Hello,
Every case of this particular error message that I have seen has been
due to data corruption outside of Bacula. Typically this happens when
a disk drive is bad, but since you are running ZFS and its checksums
are good, I can see only several other possibilities:
1. The ZFS code is messed up. Running a current distribution with the
ZFS kernel module should not have this problem, but if you are running
something a bit older or using a user file system rather than the kernel
module you could have problems.
2. You have bad cables or a bad disk controller.
3. You seem to be using 5.2.x FDs with 5.0.x Director/SD,
which is not supported. Your FDs should never be a higher
version that the DIR/SD, but may be lower. In addition your
DIR and SD must always be the same version.
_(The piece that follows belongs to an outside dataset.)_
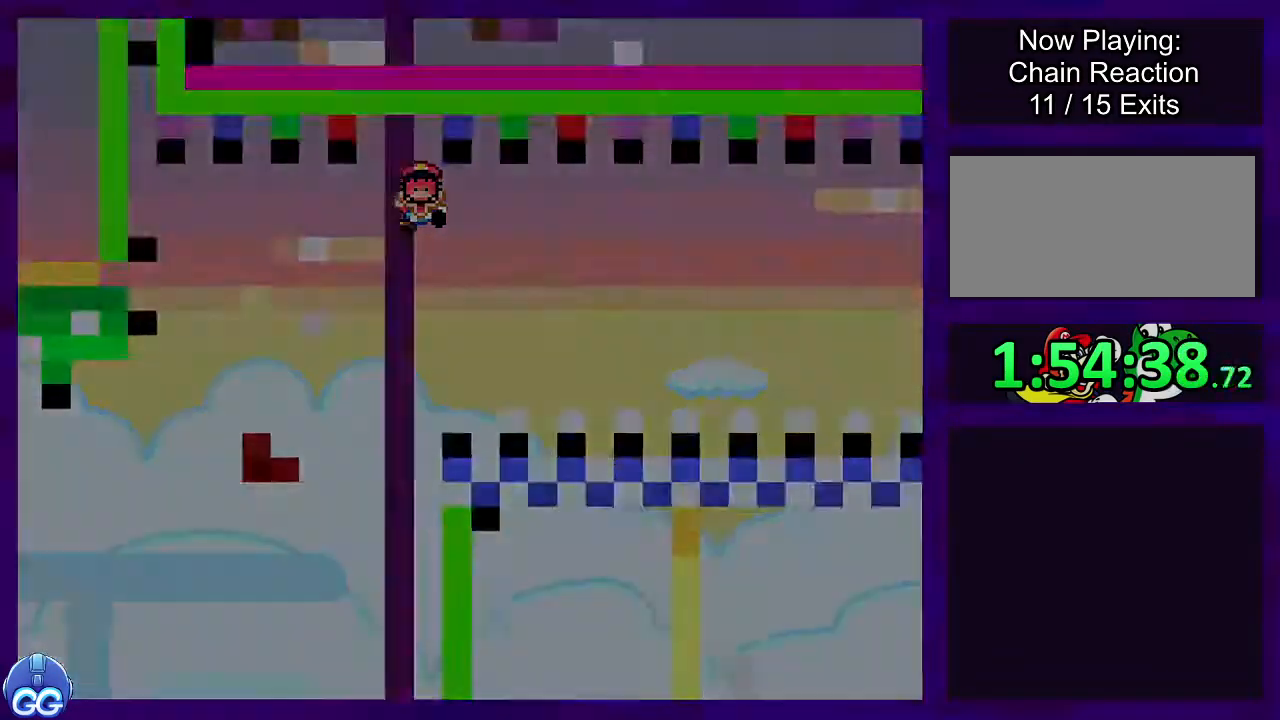
{"buttons": ["X", "DPAD_RIGHT"], "events": [[150, "B", "up"], [251, "DPAD_RIGHT", "down"]]}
Oops, I just re-read your email and probably point 1 does not apply
since you seem to be running ZFS on Solaris so there is little or no
possibility that the code is bad.
Best regards,
Kern
On 01/14/2014 06:04 PM, Roberts, Ben wrote:
>
> Hi all,
>
>
>
> I've recently setup a new Bacula director/storage daemon in
> preparation to move our existing backups to newer hardware. During
> testing, I've run into problems doing restores of backups taken to
> disk, failing with the messages:
>
>
>
> Error: block.c:275 Volume data error at 24:4294944994! Wanted ID:
> "BB02", got "". Buffer discarded.
>
> Fatal error: fd_cmds.c:169 Command error with FD, hanging up.
>
>
>
> Similar errors are reported for both file-level backups, and
> block-level backups made using bpipe. I've seen the instructions in
> http://www.bacula.org/en/dev-manual/main/main/Restore_Command.html#SECTION0021100000000000000000,
> but these only seem to apply to tape backups rather than disk ones.
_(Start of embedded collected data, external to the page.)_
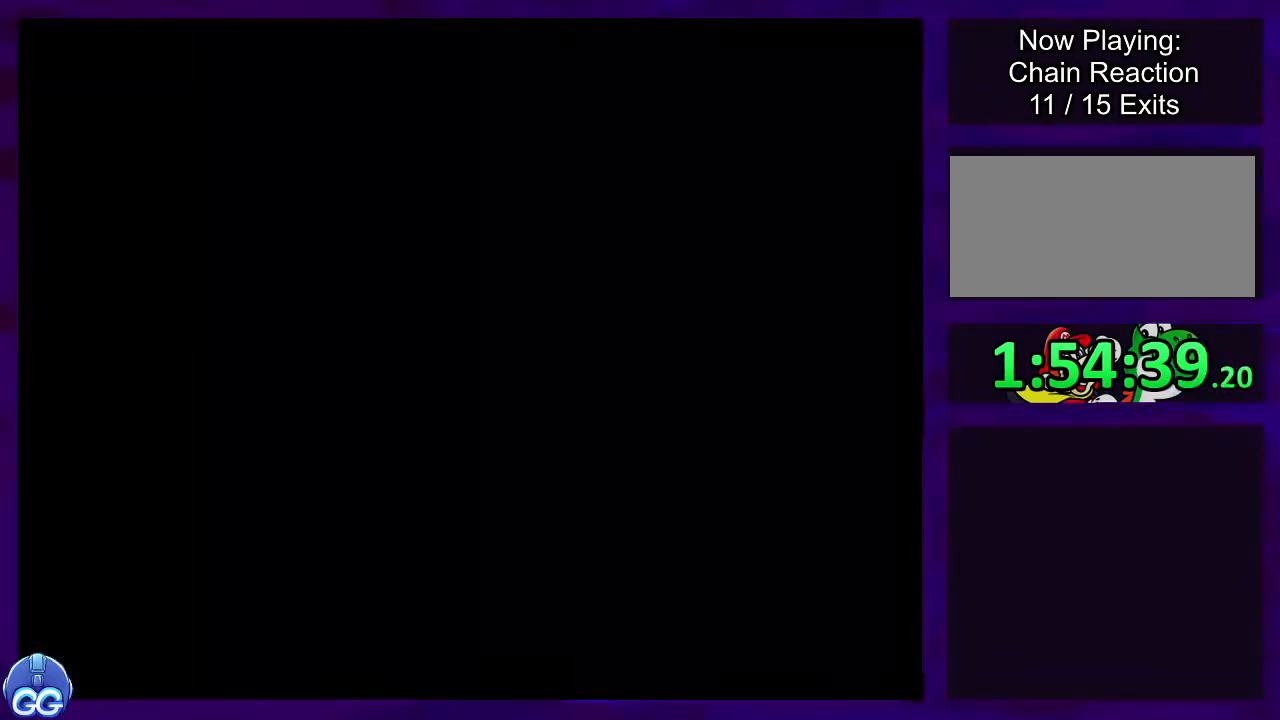
{"buttons": ["X", "DPAD_RIGHT"], "events": []}
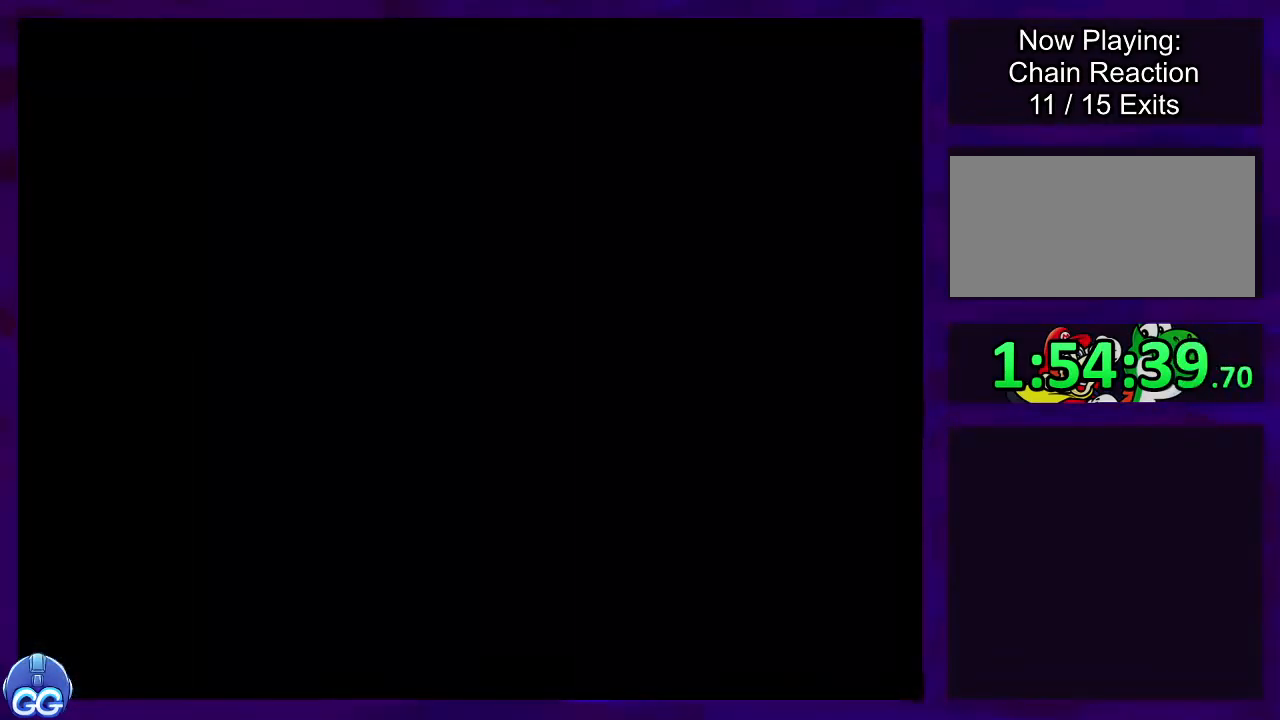
{"buttons": ["X", "DPAD_RIGHT"], "events": []}
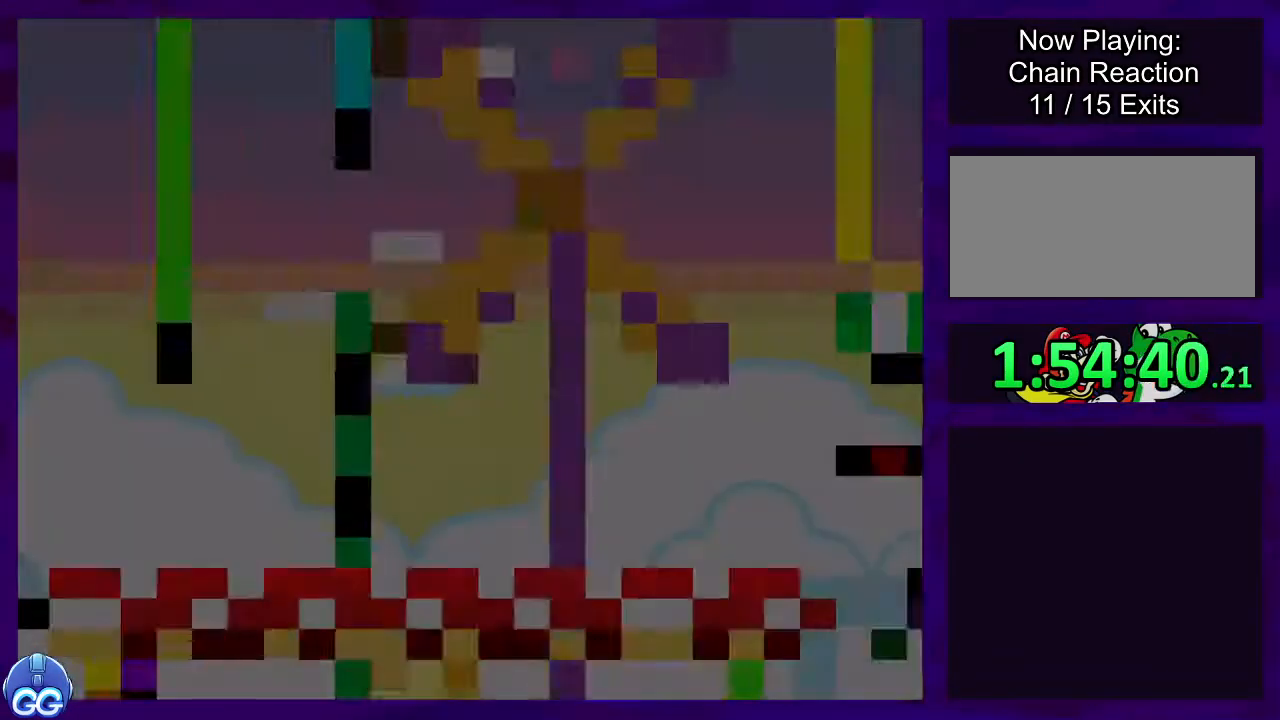
{"buttons": ["X", "DPAD_RIGHT"], "events": []}
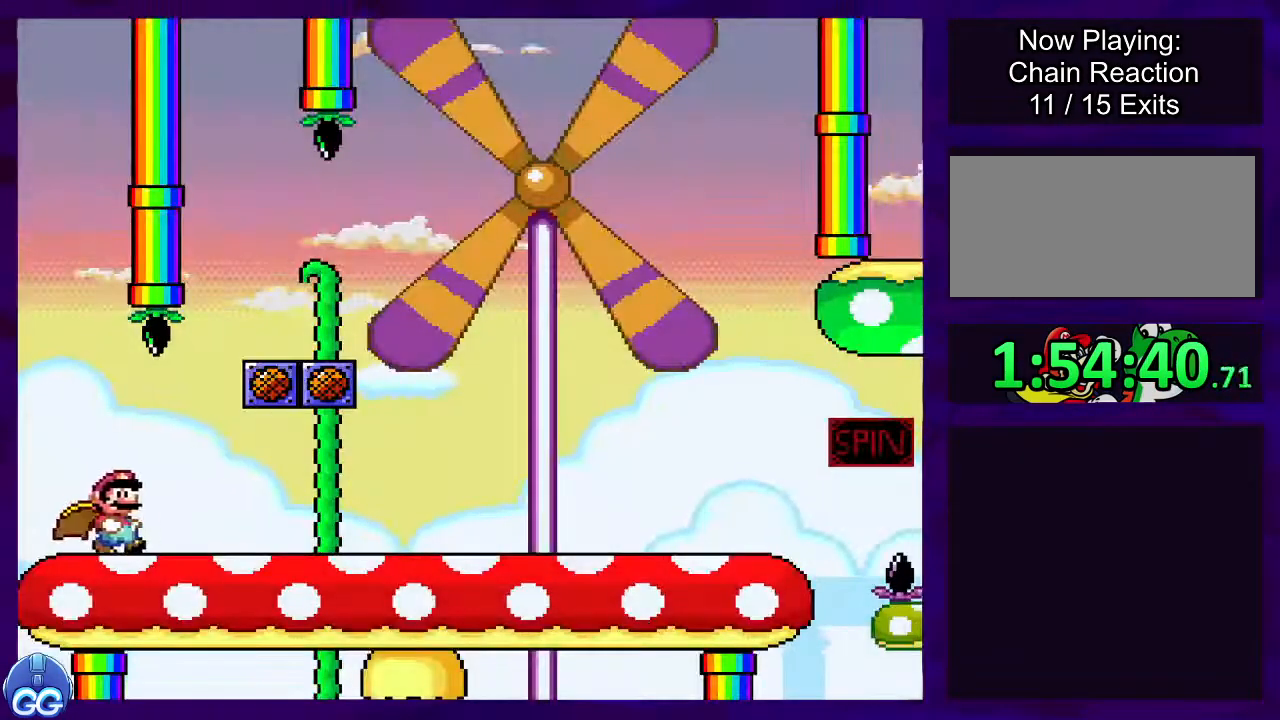
{"buttons": ["X", "DPAD_RIGHT"], "events": []}
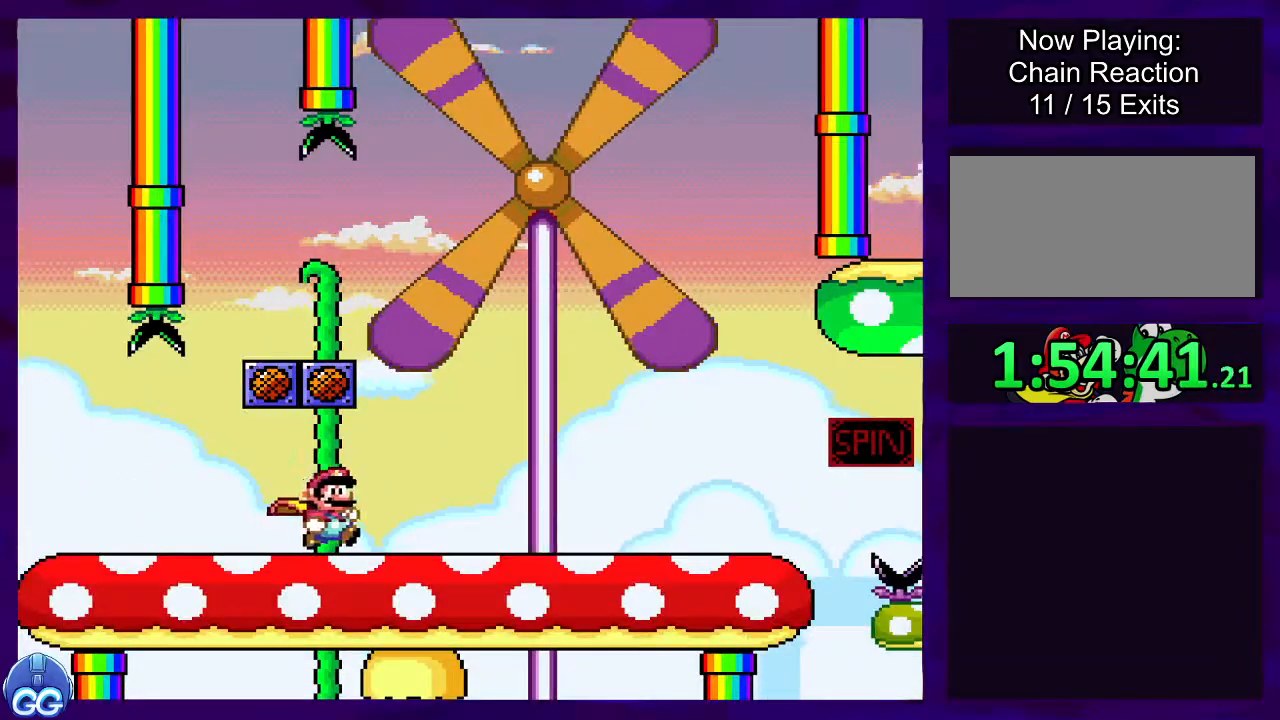
{"buttons": ["X", "DPAD_RIGHT"], "events": []}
> Regardless, I've tried striping the positional information from the
> bootstrap file with no effect.
>
>
>
> Some relevant notes from my testing:
>
> - The issue does not affect every backup made, but does
> affect a significant proportion tested.
>
> - A single job can be affected at multiple locations, i.e.
> skipping one affected file might see the job fail again at a
> subsequent file.
>
> - Attempting to restore the same job multiple times elicits
> failures at the same block each time. Re-running the job may produce a
> restorable backup, otherwise a job that will fail at a different
> location again. Other jobs fail at different locations.
>
> - All data is stored on ZFS, which reports completely clean
> of any checksum errors at the filesystem level
>
> - The server is not reporting any hardware issues, e.g.
> corrected or uncorrectable memory reads, disk accesses etc.
>
> - The backup jobs are multiple TB in size, and restores
> frequently fail within the first couple hundred GB.
>
> - The storage daemon is configured with a disk-changer backed
> autochanger, writing to 100GB volumes, all residing within the same
> ZFS filesystem (sitting atop a large RAID-Z2 disk array).
>
>
>
> The director is running "Version: 5.0.2 (28 April 2010)
> i386-pc-solaris2.10 solaris 5.10" (compiled on solaris 5.10, running
> on 5.11). Storage daemon runs on the same machine as the director.
> (I'm loosely tied to this version so the director can interact with a
> storage daemon on another machine connected to a tape changer).
>
> A sample client is running "Version: 5.2.13 (19 February 2013)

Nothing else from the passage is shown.